**Activity**
Retype the records that follow, every line exactly as written.

**The input**
● ● ● ● ● ● ●

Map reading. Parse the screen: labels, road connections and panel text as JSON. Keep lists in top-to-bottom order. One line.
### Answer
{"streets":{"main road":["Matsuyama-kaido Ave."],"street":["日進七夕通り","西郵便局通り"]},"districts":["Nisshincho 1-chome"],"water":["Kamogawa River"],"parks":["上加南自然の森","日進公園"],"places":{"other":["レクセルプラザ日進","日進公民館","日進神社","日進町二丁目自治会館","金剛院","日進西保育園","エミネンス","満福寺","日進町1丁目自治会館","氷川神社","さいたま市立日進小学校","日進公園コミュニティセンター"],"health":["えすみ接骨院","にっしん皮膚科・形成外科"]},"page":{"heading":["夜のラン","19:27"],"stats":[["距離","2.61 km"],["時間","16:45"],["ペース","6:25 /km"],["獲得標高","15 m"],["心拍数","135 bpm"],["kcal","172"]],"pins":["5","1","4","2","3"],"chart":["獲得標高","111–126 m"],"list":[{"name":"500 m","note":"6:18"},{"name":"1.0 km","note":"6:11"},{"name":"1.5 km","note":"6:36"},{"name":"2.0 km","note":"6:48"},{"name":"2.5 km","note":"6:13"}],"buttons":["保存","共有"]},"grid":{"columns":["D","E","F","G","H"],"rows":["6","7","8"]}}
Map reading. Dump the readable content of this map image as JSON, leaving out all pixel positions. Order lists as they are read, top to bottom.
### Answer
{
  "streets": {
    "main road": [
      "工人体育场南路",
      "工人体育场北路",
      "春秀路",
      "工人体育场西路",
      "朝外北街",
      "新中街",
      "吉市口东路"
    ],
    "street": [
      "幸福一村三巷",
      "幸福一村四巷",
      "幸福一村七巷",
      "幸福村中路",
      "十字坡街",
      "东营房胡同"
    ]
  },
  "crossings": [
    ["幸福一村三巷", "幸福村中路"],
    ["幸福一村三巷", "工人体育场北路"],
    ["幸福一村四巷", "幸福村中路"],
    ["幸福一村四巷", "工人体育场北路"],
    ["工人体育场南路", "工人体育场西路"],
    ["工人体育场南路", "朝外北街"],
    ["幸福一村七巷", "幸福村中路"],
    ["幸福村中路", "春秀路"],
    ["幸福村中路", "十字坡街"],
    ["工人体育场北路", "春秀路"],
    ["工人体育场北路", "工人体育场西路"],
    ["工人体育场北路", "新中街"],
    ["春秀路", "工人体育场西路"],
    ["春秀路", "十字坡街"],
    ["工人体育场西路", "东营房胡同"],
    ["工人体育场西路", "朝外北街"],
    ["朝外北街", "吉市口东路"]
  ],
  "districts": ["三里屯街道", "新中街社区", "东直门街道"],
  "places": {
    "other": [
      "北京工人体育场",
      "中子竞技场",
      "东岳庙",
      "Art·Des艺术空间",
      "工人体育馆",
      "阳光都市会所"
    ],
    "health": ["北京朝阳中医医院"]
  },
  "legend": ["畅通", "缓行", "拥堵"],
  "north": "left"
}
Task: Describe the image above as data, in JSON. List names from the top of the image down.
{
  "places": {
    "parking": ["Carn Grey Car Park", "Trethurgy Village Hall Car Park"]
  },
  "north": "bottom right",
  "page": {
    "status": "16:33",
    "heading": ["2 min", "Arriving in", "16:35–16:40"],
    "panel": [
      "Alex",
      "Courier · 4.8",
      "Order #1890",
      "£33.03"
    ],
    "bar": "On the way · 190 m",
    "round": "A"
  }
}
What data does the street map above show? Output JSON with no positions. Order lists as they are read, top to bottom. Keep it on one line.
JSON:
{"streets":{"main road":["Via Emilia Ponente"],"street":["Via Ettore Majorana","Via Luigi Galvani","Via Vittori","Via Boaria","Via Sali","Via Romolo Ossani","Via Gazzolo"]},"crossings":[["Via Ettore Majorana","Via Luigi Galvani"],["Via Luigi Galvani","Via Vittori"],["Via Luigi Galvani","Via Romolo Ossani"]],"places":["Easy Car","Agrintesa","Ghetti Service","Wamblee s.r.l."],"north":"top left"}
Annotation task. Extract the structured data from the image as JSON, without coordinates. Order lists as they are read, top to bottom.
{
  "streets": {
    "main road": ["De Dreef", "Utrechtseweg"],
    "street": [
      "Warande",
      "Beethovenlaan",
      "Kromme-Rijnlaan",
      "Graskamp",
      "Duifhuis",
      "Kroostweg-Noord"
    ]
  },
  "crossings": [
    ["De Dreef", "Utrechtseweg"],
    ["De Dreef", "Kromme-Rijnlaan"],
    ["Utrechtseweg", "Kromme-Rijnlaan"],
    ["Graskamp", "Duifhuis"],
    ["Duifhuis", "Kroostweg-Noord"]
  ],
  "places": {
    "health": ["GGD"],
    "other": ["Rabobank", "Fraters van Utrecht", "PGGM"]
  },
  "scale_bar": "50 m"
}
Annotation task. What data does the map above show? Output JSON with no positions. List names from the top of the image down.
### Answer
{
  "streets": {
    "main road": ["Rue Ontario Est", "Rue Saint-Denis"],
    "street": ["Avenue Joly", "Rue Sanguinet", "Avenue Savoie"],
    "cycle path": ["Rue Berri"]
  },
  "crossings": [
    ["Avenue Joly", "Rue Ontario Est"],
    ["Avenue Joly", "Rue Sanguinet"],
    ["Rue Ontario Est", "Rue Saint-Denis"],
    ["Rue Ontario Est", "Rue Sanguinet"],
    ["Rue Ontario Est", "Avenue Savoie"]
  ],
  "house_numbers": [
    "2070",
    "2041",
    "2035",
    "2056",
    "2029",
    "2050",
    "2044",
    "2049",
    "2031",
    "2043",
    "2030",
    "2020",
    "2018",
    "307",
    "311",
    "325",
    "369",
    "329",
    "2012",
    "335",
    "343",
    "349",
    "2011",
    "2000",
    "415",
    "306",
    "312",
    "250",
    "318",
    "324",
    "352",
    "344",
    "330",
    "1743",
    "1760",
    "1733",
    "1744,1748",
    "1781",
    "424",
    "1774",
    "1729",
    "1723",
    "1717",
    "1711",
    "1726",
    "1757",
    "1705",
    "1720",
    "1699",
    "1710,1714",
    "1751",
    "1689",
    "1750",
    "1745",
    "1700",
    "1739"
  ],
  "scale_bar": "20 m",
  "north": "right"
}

● ● ● ● ● ● ●

**Response to the exercise**
Map reading. Parse the screen: labels, road connections and panel text as JSON. Keep lists in top-to-bottom order. One line.
### Answer
{"streets":{"main road":["Matsuyama-kaido Ave."],"street":["日進七夕通り","西郵便局通り"]},"districts":["Nisshincho 1-chome"],"water":["Kamogawa River"],"parks":["上加南自然の森","日進公園"],"places":{"other":["レクセルプラザ日進","日進公民館","日進神社","日進町二丁目自治会館","金剛院","日進西保育園","エミネンス","満福寺","日進町1丁目自治会館","氷川神社","さいたま市立日進小学校","日進公園コミュニティセンター"],"health":["えすみ接骨院","にっしん皮膚科・形成外科"]},"page":{"heading":["夜のラン","19:27"],"stats":[["距離","2.61 km"],["時間","16:45"],["ペース","6:25 /km"],["獲得標高","15 m"],["心拍数","135 bpm"],["kcal","172"]],"pins":["5","1","4","2","3"],"chart":["獲得標高","111–126 m"],"list":[{"name":"500 m","note":"6:18"},{"name":"1.0 km","note":"6:11"},{"name":"1.5 km","note":"6:36"},{"name":"2.0 km","note":"6:48"},{"name":"2.5 km","note":"6:13"}],"buttons":["保存","共有"]},"grid":{"columns":["D","E","F","G","H"],"rows":["6","7","8"]}}
Map reading. Dump the readable content of this map image as JSON, leaving out all pixel positions. Order lists as they are read, top to bottom.
### Answer
{
  "streets": {
    "main road": [
      "工人体育场南路",
      "工人体育场北路",
      "春秀路",
      "工人体育场西路",
      "朝外北街",
      "新中街",
      "吉市口东路"
    ],
    "street": [
      "幸福一村三巷",
      "幸福一村四巷",
      "幸福一村七巷",
      "幸福村中路",
      "十字坡街",
      "东营房胡同"
    ]
  },
  "crossings": [
    ["幸福一村三巷", "幸福村中路"],
    ["幸福一村三巷", "工人体育场北路"],
    ["幸福一村四巷", "幸福村中路"],
    ["幸福一村四巷", "工人体育场北路"],
    ["工人体育场南路", "工人体育场西路"],
    ["工人体育场南路", "朝外北街"],
    ["幸福一村七巷", "幸福村中路"],
    ["幸福村中路", "春秀路"],
    ["幸福村中路", "十字坡街"],
    ["工人体育场北路", "春秀路"],
    ["工人体育场北路", "工人体育场西路"],
    ["工人体育场北路", "新中街"],
    ["春秀路", "工人体育场西路"],
    ["春秀路", "十字坡街"],
    ["工人体育场西路", "东营房胡同"],
    ["工人体育场西路", "朝外北街"],
    ["朝外北街", "吉市口东路"]
  ],
  "districts": ["三里屯街道", "新中街社区", "东直门街道"],
  "places": {
    "other": [
      "北京工人体育场",
      "中子竞技场",
      "东岳庙",
      "Art·Des艺术空间",
      "工人体育馆",
      "阳光都市会所"
    ],
    "health": ["北京朝阳中医医院"]
  },
  "legend": ["畅通", "缓行", "拥堵"],
  "north": "left"
}
Task: Describe the image above as data, in JSON. List names from the top of the image down.
{
  "places": {
    "parking": ["Carn Grey Car Park", "Trethurgy Village Hall Car Park"]
  },
  "north": "bottom right",
  "page": {
    "status": "16:33",
    "heading": ["2 min", "Arriving in", "16:35–16:40"],
    "panel": [
      "Alex",
      "Courier · 4.8",
      "Order #1890",
      "£33.03"
    ],
    "bar": "On the way · 190 m",
    "round": "A"
  }
}
What data does the street map above show? Output JSON with no positions. Order lists as they are read, top to bottom. Keep it on one line.
JSON:
{"streets":{"main road":["Via Emilia Ponente"],"street":["Via Ettore Majorana","Via Luigi Galvani","Via Vittori","Via Boaria","Via Sali","Via Romolo Ossani","Via Gazzolo"]},"crossings":[["Via Ettore Majorana","Via Luigi Galvani"],["Via Luigi Galvani","Via Vittori"],["Via Luigi Galvani","Via Romolo Ossani"]],"places":["Easy Car","Agrintesa","Ghetti Service","Wamblee s.r.l."],"north":"top left"}
Annotation task. Extract the structured data from the image as JSON, without coordinates. Order lists as they are read, top to bottom.
{
  "streets": {
    "main road": ["De Dreef", "Utrechtseweg"],
    "street": [
      "Warande",
      "Beethovenlaan",
      "Kromme-Rijnlaan",
      "Graskamp",
      "Duifhuis",
      "Kroostweg-Noord"
    ]
  },
  "crossings": [
    ["De Dreef", "Utrechtseweg"],
    ["De Dreef", "Kromme-Rijnlaan"],
    ["Utrechtseweg", "Kromme-Rijnlaan"],
    ["Graskamp", "Duifhuis"],
    ["Duifhuis", "Kroostweg-Noord"]
  ],
  "places": {
    "health": ["GGD"],
    "other": ["Rabobank", "Fraters van Utrecht", "PGGM"]
  },
  "scale_bar": "50 m"
}
Annotation task. What data does the map above show? Output JSON with no positions. List names from the top of the image down.
### Answer
{
  "streets": {
    "main road": ["Rue Ontario Est", "Rue Saint-Denis"],
    "street": ["Avenue Joly", "Rue Sanguinet", "Avenue Savoie"],
    "cycle path": ["Rue Berri"]
  },
  "crossings": [
    ["Avenue Joly", "Rue Ontario Est"],
    ["Avenue Joly", "Rue Sanguinet"],
    ["Rue Ontario Est", "Rue Saint-Denis"],
    ["Rue Ontario Est", "Rue Sanguinet"],
    ["Rue Ontario Est", "Avenue Savoie"]
  ],
  "house_numbers": [
    "2070",
    "2041",
    "2035",
    "2056",
    "2029",
    "2050",
    "2044",
    "2049",
    "2031",
    "2043",
    "2030",
    "2020",
    "2018",
    "307",
    "311",
    "325",
    "369",
    "329",
    "2012",
    "335",
    "343",
    "349",
    "2011",
    "2000",
    "415",
    "306",
    "312",
    "250",
    "318",
    "324",
    "352",
    "344",
    "330",
    "1743",
    "1760",
    "1733",
    "1744,1748",
    "1781",
    "424",
    "1774",
    "1729",
    "1723",
    "1717",
    "1711",
    "1726",
    "1757",
    "1705",
    "1720",
    "1699",
    "1710,1714",
    "1751",
    "1689",
    "1750",
    "1745",
    "1700",
    "1739"
  ],
  "scale_bar": "20 m",
  "north": "right"
}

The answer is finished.